Saved data entries
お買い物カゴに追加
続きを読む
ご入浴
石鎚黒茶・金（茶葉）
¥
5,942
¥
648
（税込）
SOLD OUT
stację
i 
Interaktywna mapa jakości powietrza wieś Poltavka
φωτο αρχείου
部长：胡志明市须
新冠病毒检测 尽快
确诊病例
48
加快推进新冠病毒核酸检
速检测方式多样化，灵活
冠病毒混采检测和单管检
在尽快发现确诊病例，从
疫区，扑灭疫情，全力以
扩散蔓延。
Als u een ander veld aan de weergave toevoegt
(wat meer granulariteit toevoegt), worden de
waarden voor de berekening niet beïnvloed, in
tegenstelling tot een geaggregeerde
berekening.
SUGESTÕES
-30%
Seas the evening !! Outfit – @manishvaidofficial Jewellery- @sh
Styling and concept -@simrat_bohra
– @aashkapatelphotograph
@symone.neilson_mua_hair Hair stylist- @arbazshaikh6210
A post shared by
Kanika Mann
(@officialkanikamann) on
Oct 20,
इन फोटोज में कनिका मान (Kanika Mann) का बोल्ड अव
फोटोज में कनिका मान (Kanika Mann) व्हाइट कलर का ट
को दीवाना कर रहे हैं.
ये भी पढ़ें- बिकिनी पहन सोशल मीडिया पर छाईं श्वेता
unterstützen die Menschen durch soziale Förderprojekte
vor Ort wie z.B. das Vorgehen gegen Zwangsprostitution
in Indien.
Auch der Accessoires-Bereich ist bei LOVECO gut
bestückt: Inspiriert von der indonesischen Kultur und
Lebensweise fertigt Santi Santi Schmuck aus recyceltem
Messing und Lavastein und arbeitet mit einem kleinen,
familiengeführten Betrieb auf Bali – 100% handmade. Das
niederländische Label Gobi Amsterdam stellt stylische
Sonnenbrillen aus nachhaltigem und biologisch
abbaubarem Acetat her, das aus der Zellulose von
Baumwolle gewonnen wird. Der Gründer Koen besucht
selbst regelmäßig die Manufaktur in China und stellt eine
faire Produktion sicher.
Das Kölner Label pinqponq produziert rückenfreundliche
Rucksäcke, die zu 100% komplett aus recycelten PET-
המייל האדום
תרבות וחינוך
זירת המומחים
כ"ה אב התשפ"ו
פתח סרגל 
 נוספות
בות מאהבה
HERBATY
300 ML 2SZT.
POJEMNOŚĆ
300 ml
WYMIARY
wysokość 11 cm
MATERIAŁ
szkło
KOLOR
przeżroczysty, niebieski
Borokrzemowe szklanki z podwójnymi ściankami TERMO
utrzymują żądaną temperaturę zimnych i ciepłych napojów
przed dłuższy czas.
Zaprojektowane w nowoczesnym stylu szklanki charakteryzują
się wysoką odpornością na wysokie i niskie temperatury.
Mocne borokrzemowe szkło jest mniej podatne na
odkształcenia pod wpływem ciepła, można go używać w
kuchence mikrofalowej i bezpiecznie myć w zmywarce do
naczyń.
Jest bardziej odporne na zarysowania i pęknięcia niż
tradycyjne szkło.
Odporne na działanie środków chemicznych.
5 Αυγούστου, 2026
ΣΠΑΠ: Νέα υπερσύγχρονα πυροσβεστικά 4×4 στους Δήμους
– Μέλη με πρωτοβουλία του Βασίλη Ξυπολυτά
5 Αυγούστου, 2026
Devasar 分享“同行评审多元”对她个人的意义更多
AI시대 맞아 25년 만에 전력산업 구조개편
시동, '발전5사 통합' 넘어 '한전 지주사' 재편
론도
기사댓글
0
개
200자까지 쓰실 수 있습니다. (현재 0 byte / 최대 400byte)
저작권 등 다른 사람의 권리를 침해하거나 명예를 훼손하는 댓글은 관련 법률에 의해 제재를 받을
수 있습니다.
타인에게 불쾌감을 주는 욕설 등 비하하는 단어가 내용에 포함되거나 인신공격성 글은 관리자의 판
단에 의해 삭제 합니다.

» Problem to solve
Please rewrite the items from the start through the line containing "Borokrzemowe szklanki z", replacing "Messing" with "Kupfer" and leaving everything else unchanged.

» Worked solution
お買い物カゴに追加
続きを読む
ご入浴
石鎚黒茶・金（茶葉）
¥
5,942
¥
648
（税込）
SOLD OUT
stację
i 
Interaktywna mapa jakości powietrza wieś Poltavka
φωτο αρχείου
部长：胡志明市须
新冠病毒检测 尽快
确诊病例
48
加快推进新冠病毒核酸检
速检测方式多样化，灵活
冠病毒混采检测和单管检
在尽快发现确诊病例，从
疫区，扑灭疫情，全力以
扩散蔓延。
Als u een ander veld aan de weergave toevoegt
(wat meer granulariteit toevoegt), worden de
waarden voor de berekening niet beïnvloed, in
tegenstelling tot een geaggregeerde
berekening.
SUGESTÕES
-30%
Seas the evening !! Outfit – @manishvaidofficial Jewellery- @sh
Styling and concept -@simrat_bohra
– @aashkapatelphotograph
@symone.neilson_mua_hair Hair stylist- @arbazshaikh6210
A post shared by
Kanika Mann
(@officialkanikamann) on
Oct 20,
इन फोटोज में कनिका मान (Kanika Mann) का बोल्ड अव
फोटोज में कनिका मान (Kanika Mann) व्हाइट कलर का ट
को दीवाना कर रहे हैं.
ये भी पढ़ें- बिकिनी पहन सोशल मीडिया पर छाईं श्वेता
unterstützen die Menschen durch soziale Förderprojekte
vor Ort wie z.B. das Vorgehen gegen Zwangsprostitution
in Indien.
Auch der Accessoires-Bereich ist bei LOVECO gut
bestückt: Inspiriert von der indonesischen Kultur und
Lebensweise fertigt Santi Santi Schmuck aus recyceltem
Kupfer und Lavastein und arbeitet mit einem kleinen,
familiengeführten Betrieb auf Bali – 100% handmade. Das
niederländische Label Gobi Amsterdam stellt stylische
Sonnenbrillen aus nachhaltigem und biologisch
abbaubarem Acetat her, das aus der Zellulose von
Baumwolle gewonnen wird. Der Gründer Koen besucht
selbst regelmäßig die Manufaktur in China und stellt eine
faire Produktion sicher.
Das Kölner Label pinqponq produziert rückenfreundliche
Rucksäcke, die zu 100% komplett aus recycelten PET-
המייל האדום
תרבות וחינוך
זירת המומחים
כ"ה אב התשפ"ו
פתח סרגל 
 נוספות
בות מאהבה
HERBATY
300 ML 2SZT.
POJEMNOŚĆ
300 ml
WYMIARY
wysokość 11 cm
MATERIAŁ
szkło
KOLOR
przeżroczysty, niebieski
Borokrzemowe szklanki z podwójnymi ściankami TERMO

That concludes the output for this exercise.